Этическая мысль: современные исследования - страница 141
Однако понимание значения подхода от целого сразу же ставит вопрос о неприятии Толстым метафизики: «Для христианина нет и не может быть никакой сложной метафизики». [230] Позитивистское небрежение к метафизике становится методологическим недостатком, как и невнимание к мифологическому ряду. Один методологический просчет тянет за собой другой. Пренебрежение к метафизике и догматике приводит к тому, что в случаях, когда требуется от общего принципа перейти к конкретному его применению (а именно для этого и нужна посредствующая теория, например, этика, в вопросах выбора поведения по исходным общим принципам), Толстой делает это без сложных опосредований. Так появляется концепт «непротивления», который В.В. Зеньковский по недостатку обоснования назвал «этическим диктатом». А ведь перед Толстым был пример хотя бы Библии. Переход от общих заповедей декалога Моисея к жизненным реалиям потребовал создания сначала книг Левит, Числа, Второзаконие и т. д., а затем толкований – Танах, Талмуд, Галахи – и сложнейшей правовой традиции. То же самое произойдет и с Новым Заветом: догматика и патристическая метафизика не выдумки праздного ума, а необходимость, по поводу исторической реализации которой можно сетовать только на ее недостаточность, а не на наличие.

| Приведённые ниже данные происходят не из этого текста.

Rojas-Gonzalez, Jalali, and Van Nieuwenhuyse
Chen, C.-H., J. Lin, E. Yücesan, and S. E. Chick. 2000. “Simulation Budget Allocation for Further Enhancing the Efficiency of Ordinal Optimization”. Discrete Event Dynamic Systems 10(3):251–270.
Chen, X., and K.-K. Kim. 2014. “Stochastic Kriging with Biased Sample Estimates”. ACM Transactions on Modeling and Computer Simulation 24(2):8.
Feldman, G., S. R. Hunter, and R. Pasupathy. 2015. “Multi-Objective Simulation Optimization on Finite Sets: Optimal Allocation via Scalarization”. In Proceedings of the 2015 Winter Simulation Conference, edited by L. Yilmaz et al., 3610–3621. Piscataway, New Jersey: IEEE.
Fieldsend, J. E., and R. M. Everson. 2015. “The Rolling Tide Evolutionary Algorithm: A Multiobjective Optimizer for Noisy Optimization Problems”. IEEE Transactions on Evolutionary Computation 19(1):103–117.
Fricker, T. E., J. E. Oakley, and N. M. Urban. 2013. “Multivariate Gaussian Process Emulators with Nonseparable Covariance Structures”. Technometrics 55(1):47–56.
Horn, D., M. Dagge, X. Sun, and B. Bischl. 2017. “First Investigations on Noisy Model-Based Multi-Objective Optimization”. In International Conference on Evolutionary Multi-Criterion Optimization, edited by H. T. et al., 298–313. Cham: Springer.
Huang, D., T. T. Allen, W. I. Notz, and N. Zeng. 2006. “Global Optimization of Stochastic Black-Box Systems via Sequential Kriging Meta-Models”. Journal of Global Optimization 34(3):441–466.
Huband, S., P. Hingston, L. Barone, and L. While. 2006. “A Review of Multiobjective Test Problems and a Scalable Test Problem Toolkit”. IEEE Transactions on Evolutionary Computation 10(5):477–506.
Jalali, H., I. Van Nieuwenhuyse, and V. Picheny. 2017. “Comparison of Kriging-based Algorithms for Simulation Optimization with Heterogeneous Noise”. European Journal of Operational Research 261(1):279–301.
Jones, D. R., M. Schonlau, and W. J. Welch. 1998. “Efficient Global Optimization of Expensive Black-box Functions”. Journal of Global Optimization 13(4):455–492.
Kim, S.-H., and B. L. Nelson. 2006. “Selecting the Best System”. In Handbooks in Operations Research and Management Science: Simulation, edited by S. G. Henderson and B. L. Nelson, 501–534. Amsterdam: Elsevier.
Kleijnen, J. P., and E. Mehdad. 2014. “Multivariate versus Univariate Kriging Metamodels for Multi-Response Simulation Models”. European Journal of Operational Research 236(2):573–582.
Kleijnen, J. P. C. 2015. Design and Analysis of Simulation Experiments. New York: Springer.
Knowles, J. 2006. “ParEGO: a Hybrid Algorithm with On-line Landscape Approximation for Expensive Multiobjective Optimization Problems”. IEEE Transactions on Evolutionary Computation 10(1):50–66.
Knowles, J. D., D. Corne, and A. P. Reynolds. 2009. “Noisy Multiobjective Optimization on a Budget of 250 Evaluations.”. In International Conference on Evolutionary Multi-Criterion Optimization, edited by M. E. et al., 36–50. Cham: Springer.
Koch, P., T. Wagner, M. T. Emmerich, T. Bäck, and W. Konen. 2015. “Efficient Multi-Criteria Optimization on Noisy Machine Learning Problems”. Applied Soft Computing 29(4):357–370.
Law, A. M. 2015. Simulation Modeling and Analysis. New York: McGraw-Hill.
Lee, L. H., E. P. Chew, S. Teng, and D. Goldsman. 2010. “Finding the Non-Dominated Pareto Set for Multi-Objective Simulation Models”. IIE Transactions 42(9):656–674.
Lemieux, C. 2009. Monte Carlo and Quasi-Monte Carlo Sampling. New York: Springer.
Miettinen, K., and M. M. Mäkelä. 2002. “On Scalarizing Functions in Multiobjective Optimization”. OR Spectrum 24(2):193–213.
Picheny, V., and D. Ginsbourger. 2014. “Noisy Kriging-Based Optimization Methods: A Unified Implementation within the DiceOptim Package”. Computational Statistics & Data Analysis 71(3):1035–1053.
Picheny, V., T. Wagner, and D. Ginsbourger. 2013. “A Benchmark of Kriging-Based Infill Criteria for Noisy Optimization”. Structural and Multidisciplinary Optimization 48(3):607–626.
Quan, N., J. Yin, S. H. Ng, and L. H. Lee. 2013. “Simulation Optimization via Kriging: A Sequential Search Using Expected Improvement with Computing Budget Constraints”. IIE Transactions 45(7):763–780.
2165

Отбросив доктринальное учение и метафизику, Толстой сведет христианство к весьма скромному «общему (с другими религиозными учениями, включая переистолкованный буддизм) знаменателю» с моральным содержанием. При этом будет утрачена инновационность и своеобразие как христианства, так и других религиозно-философских учений. Впрочем, Толстой будет уверен, что он эту новизну выявил, относя к таковой отличие христианства от формативного иудаизма, что конечно же верно, но верно лишь как малая и не главная часть своеобразия христианства, задавшего новое религиозное учение, новую парадигму мышления, новое мировоззрение, новую этику. Христианство совершает духовную революцию, понять которую без мифического и метафизического слоя попросту нельзя. Толстой же делает все возможное, чтобы очистить христианство от мифологии, лишая тем себя возможности понять эту новизну. Он редуцирует новое к старому вполне в духе классической рациональности.

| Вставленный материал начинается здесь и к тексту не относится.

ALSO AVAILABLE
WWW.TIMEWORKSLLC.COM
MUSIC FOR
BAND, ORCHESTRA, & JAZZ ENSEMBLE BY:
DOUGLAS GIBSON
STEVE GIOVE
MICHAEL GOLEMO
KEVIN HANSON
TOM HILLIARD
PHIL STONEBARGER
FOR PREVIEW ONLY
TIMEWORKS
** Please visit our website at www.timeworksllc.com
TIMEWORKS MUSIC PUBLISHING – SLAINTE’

Более того, Толстой вполне последовательно отказывается и от собственной мифологии – от художественного наследия, в котором творческая интуиция гения подсказала ему нетривиальные решения. Уйдя с плодоносного слоя в позитивистскую пустыню «реалистических» рефлексий, Толстой лишил себя возможности вербализовать и рефлексировать, пусть и ограниченными средствами, собственные прозрения. Он пошел по пути заимствования результатов чужих прозрений – типичный путь для церковной идеологии, со времен разгрома монтанистов и исихастов решительно пресекающей всякие попытки визионерства. Не доверяя себе, он обратился к опыту других, но недоверие к своему духовному опыту и в этом случае не позволяет адекватно понять чужой опыт озарений и его инновационные результаты. Все и здесь сводится к «общему знаменателю» моральной дидактики, которая для большинства великих учений является самоочевидным трюизмом. Например, йога и буддизм этике как подготовительной стадии духовного развития отводят место рядом с диетикой и соматикой, то есть в самом низу лестницы самосовершенствования.

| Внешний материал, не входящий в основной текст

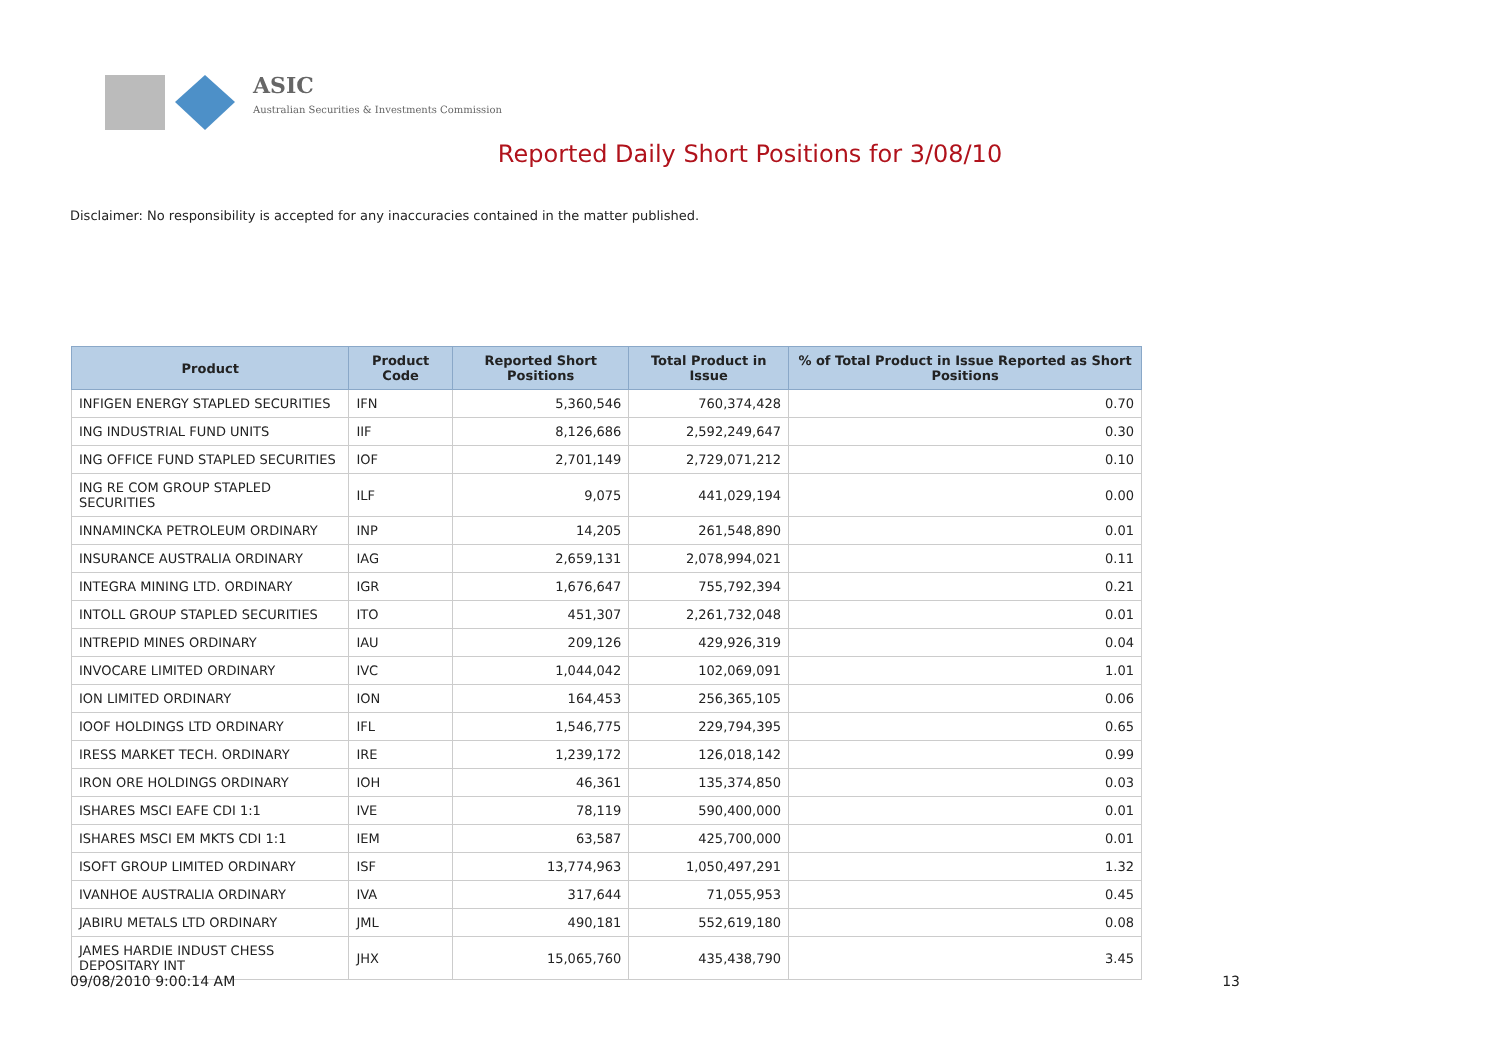ASIC
Australian Securities & Investments Commission
Reported Daily Short Positions for 3/08/10
Disclaimer: No responsibility is accepted for any inaccuracies contained in the matter published.
| Product | Product Code | Reported Short Positions | Total Product in Issue | % of Total Product in Issue Reported as Short Positions |
| --- | --- | --- | --- | --- |
| INFIGEN ENERGY STAPLED SECURITIES | IFN | 5,360,546 | 760,374,428 | 0.70 |
| ING INDUSTRIAL FUND UNITS | IIF | 8,126,686 | 2,592,249,647 | 0.30 |
| ING OFFICE FUND STAPLED SECURITIES | IOF | 2,701,149 | 2,729,071,212 | 0.10 |
| ING RE COM GROUP STAPLED SECURITIES | ILF | 9,075 | 441,029,194 | 0.00 |
| INNAMINCKA PETROLEUM ORDINARY | INP | 14,205 | 261,548,890 | 0.01 |
| INSURANCE AUSTRALIA ORDINARY | IAG | 2,659,131 | 2,078,994,021 | 0.11 |
| INTEGRA MINING LTD. ORDINARY | IGR | 1,676,647 | 755,792,394 | 0.21 |
| INTOLL GROUP STAPLED SECURITIES | ITO | 451,307 | 2,261,732,048 | 0.01 |
| INTREPID MINES ORDINARY | IAU | 209,126 | 429,926,319 | 0.04 |
| INVOCARE LIMITED ORDINARY | IVC | 1,044,042 | 102,069,091 | 1.01 |
| ION LIMITED ORDINARY | ION | 164,453 | 256,365,105 | 0.06 |
| IOOF HOLDINGS LTD ORDINARY | IFL | 1,546,775 | 229,794,395 | 0.65 |
| IRESS MARKET TECH. ORDINARY | IRE | 1,239,172 | 126,018,142 | 0.99 |
| IRON ORE HOLDINGS ORDINARY | IOH | 46,361 | 135,374,850 | 0.03 |
| ISHARES MSCI EAFE CDI 1:1 | IVE | 78,119 | 590,400,000 | 0.01 |
| ISHARES MSCI EM MKTS CDI 1:1 | IEM | 63,587 | 425,700,000 | 0.01 |
| ISOFT GROUP LIMITED ORDINARY | ISF | 13,774,963 | 1,050,497,291 | 1.32 |
| IVANHOE AUSTRALIA ORDINARY | IVA | 317,644 | 71,055,953 | 0.45 |
| JABIRU METALS LTD ORDINARY | JML | 490,181 | 552,619,180 | 0.08 |
| JAMES HARDIE INDUST CHESS DEPOSITARY INT | JHX | 15,065,760 | 435,438,790 | 3.45 |
09/08/2010 9:00:14 AM 13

Главное, таким образом, остается невыявленным, а рефлексия в этом случае не выполняет своей генеральной – аналитической – функции. Парадоксальность ситуации состоит в том, что рациональная рефлексия перестает быть аналитикой и выполнять задачи демифологизации и демистификации, если она сама в том или ином виде не мифологизируется, то есть не становится метафизикой – медиумом между чистой рациональной мыслью и мифом. Та же диалектика просматривается и в художественном творчестве: реализм выполняет свою роль лишь в том случае, если он дополняется художественным воображением, фантазией, интуицией, вдохновением. Сам по себе – концепция мимесиса – он бесплоден. Реализм должен быть офантазирован, чтобы стать самим собой.